• _The task_:
Set each record down exactly, excluding all images.

Segment Start: Task input

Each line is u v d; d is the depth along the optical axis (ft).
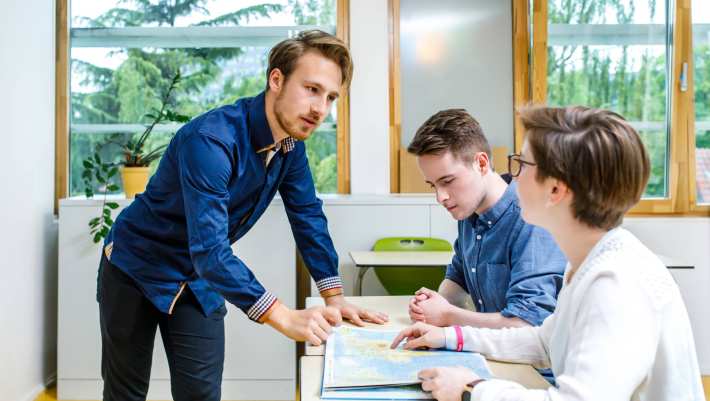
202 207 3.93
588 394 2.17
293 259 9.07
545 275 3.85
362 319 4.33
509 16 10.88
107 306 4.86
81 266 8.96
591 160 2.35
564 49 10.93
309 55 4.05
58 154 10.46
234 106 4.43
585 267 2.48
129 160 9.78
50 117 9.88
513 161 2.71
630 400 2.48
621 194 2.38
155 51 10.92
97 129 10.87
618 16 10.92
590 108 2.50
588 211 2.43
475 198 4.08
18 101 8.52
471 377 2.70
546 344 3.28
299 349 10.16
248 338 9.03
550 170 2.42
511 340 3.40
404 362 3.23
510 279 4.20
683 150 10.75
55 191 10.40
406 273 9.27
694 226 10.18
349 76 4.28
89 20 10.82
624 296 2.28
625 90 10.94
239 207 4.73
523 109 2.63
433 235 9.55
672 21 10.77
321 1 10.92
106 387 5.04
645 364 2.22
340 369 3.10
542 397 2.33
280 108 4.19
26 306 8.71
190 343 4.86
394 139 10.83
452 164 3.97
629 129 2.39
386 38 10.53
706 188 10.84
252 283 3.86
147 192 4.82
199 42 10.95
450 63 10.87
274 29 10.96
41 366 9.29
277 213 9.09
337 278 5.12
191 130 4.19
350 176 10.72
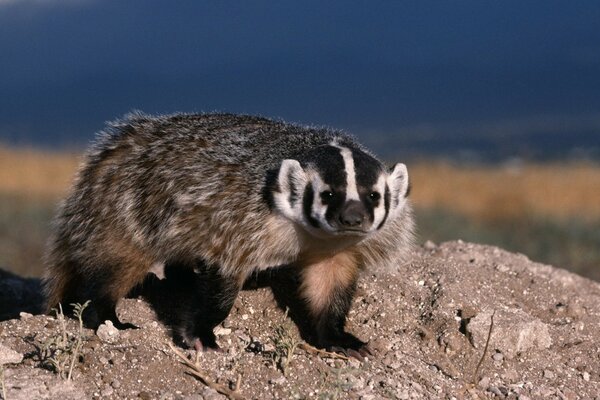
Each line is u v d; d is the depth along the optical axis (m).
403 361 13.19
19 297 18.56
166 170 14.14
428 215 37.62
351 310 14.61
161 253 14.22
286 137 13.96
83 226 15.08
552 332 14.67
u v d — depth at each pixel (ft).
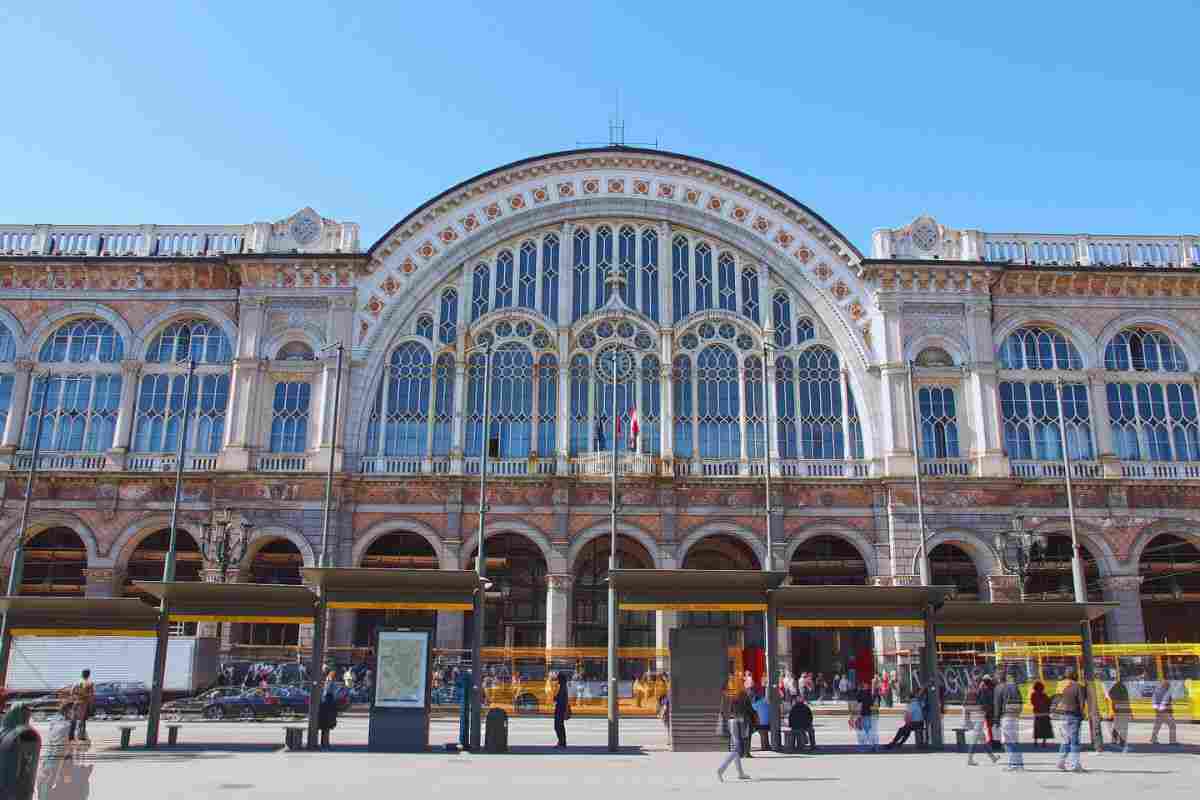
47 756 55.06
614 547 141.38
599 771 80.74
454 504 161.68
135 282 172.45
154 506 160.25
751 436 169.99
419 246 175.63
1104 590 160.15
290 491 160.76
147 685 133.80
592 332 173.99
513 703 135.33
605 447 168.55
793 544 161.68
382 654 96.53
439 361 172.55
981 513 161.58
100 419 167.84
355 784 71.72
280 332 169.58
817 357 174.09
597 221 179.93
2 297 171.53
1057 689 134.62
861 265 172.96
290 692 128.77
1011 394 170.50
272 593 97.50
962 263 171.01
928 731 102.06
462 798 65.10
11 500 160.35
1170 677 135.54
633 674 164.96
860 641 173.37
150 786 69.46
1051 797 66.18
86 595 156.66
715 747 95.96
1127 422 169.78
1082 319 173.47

Segment End: Task input

• _Reply to the task_:
Each line is u v d; d is the depth along the optical axis (ft).
202 207 3.93
588 394 2.17
293 259 9.07
545 275 3.85
362 319 4.33
509 16 10.88
107 306 4.86
81 266 8.96
591 160 2.35
564 49 10.93
309 55 4.05
58 154 10.46
234 106 4.43
585 267 2.48
129 160 9.78
50 117 9.88
513 161 2.71
630 400 2.48
621 194 2.38
155 51 10.92
97 129 10.87
618 16 10.92
590 108 2.50
588 211 2.43
475 198 4.08
18 101 8.52
471 377 2.70
546 344 3.28
299 349 10.16
248 338 9.03
550 170 2.42
511 340 3.40
404 362 3.23
510 279 4.20
683 150 10.75
55 191 10.40
406 273 9.27
694 226 10.18
349 76 4.28
89 20 10.82
624 296 2.28
625 90 10.94
239 207 4.73
523 109 2.63
433 235 9.55
672 21 10.77
321 1 10.92
106 387 5.04
645 364 2.22
340 369 3.10
542 397 2.33
280 108 4.19
26 306 8.71
190 343 4.86
394 139 10.83
452 164 3.97
629 129 2.39
386 38 10.53
706 188 10.84
252 283 3.86
147 192 4.82
199 42 10.95
450 63 10.87
274 29 10.96
41 366 9.29
277 213 9.09
337 278 5.12
191 130 4.19
350 176 10.72
Each line is u v d; d is the depth along the optical axis (m).
403 361 13.19
19 297 18.56
166 170 14.14
428 215 37.62
351 310 14.61
161 253 14.22
286 137 13.96
83 226 15.08
552 332 14.67
u v d — depth at each pixel (ft).
47 756 55.06
614 547 141.38
599 771 80.74
454 504 161.68
135 282 172.45
154 506 160.25
751 436 169.99
419 246 175.63
1104 590 160.15
290 491 160.76
147 685 133.80
592 332 173.99
513 703 135.33
605 447 168.55
793 544 161.68
382 654 96.53
439 361 172.55
981 513 161.58
100 419 167.84
355 784 71.72
280 332 169.58
817 357 174.09
597 221 179.93
2 297 171.53
1057 689 134.62
861 265 172.96
290 692 128.77
1011 394 170.50
272 593 97.50
962 263 171.01
928 731 102.06
462 798 65.10
11 500 160.35
1170 677 135.54
633 674 164.96
860 641 173.37
150 786 69.46
1051 797 66.18
86 595 156.66
715 747 95.96
1127 422 169.78
1082 319 173.47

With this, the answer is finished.